Lekarze przestaną być związani ze szpitalem z końcem czerwca. Z czterech rezydentów jeden odchodzi, drugi sygnalizuje taki zamiar, w dwóch pozostałych przypadkach pracę wyklucza ciąża i urlop macierzyński. U progu wakacji wewnętrzny II może być bez kadry. To wymusi najpierw czasowe zawieszenie jego pracy. Nie będzie to koniecznie jeśli dyrekcja znajdzie następców lub osiągnie porozumienie z tym, którzy chcą odejść. Sprawa nie jest jednak prosta, bo lekarzy na rynku brakuje i to wszystkich specjalności. - Na podwyżki pensji nie będziemy się ścigać, bo to droga donikąd. Za tym pójdą żądania pozostałej kadry - tłumaczy Rudnik. Już za 2018 r. szpital odnotował 8,2 mln zł straty. Główne jej źródło to podwyżki, w tym te, które wprowadził rząd i nie dał na nie pieniędzy. - Starzejąca się kadra to nasz poważny problem - dodaje Rudnik.

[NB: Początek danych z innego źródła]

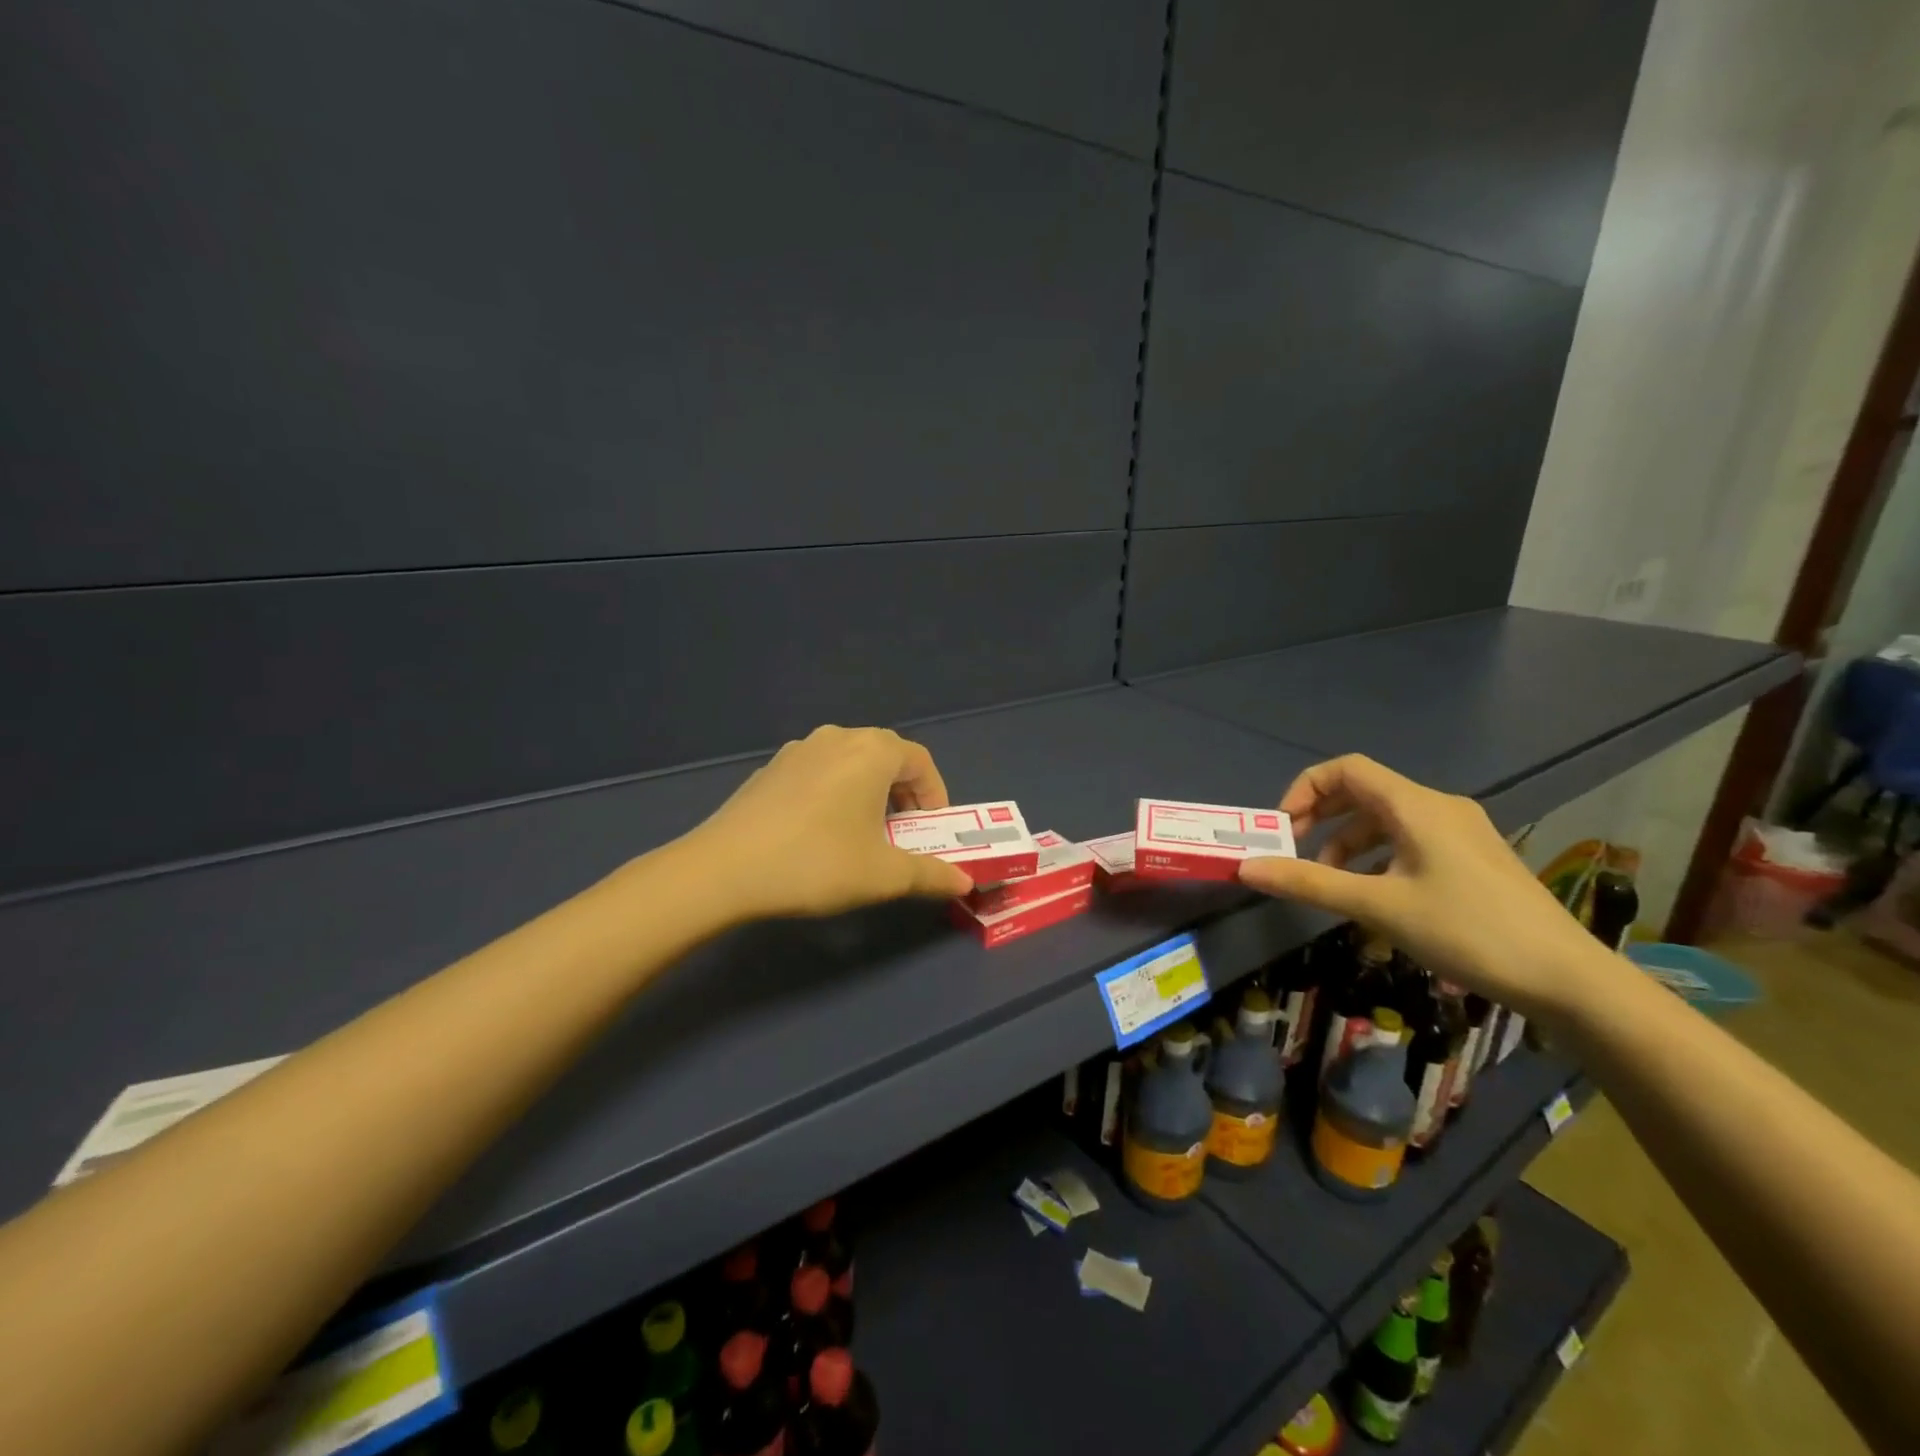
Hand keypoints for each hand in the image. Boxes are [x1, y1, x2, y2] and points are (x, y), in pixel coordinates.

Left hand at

Widać to na otoloryngologii. To drugi oddział, którego może zabraknąć przy Gamowskiej. Kierownik osiągnęła wiek uprawniający do świadczenia. Nie wiadomo, czy będzie chciała kontynuować współpracę. Zostało trzech lekarzy, w tym jeden, który złożył wypowiedzenie, ale wczoraj je wycofał. Obsada jest na styk. Lecznica szuka nowego kierownika. Problem z rekrutacją ten sam, co wyżej. Brak lekarzy na rynku. Rada społeczna opiniowała dziś wniosek o czasowe zawieszenie pracy oddziału. Dyrektor ma nadzieję, że do tego nie dojdzie.
W raciborskim szpitalu pracuje blisko 160 lekarzy, w tym 120 na kontraktach, 36 na umowach o pracę. Większość dojeżdża do pracy z innych miast, głównie aglomeracji górnośląskiej oraz m.in. Opola. Zdaniem dyrektora, szpital cieszy się wśród lekarzy dobrą opinią. Problemy z kadrą mają sąsiednie lecznice, m.in. w Wodzisławiu Śląskim i Rybniku.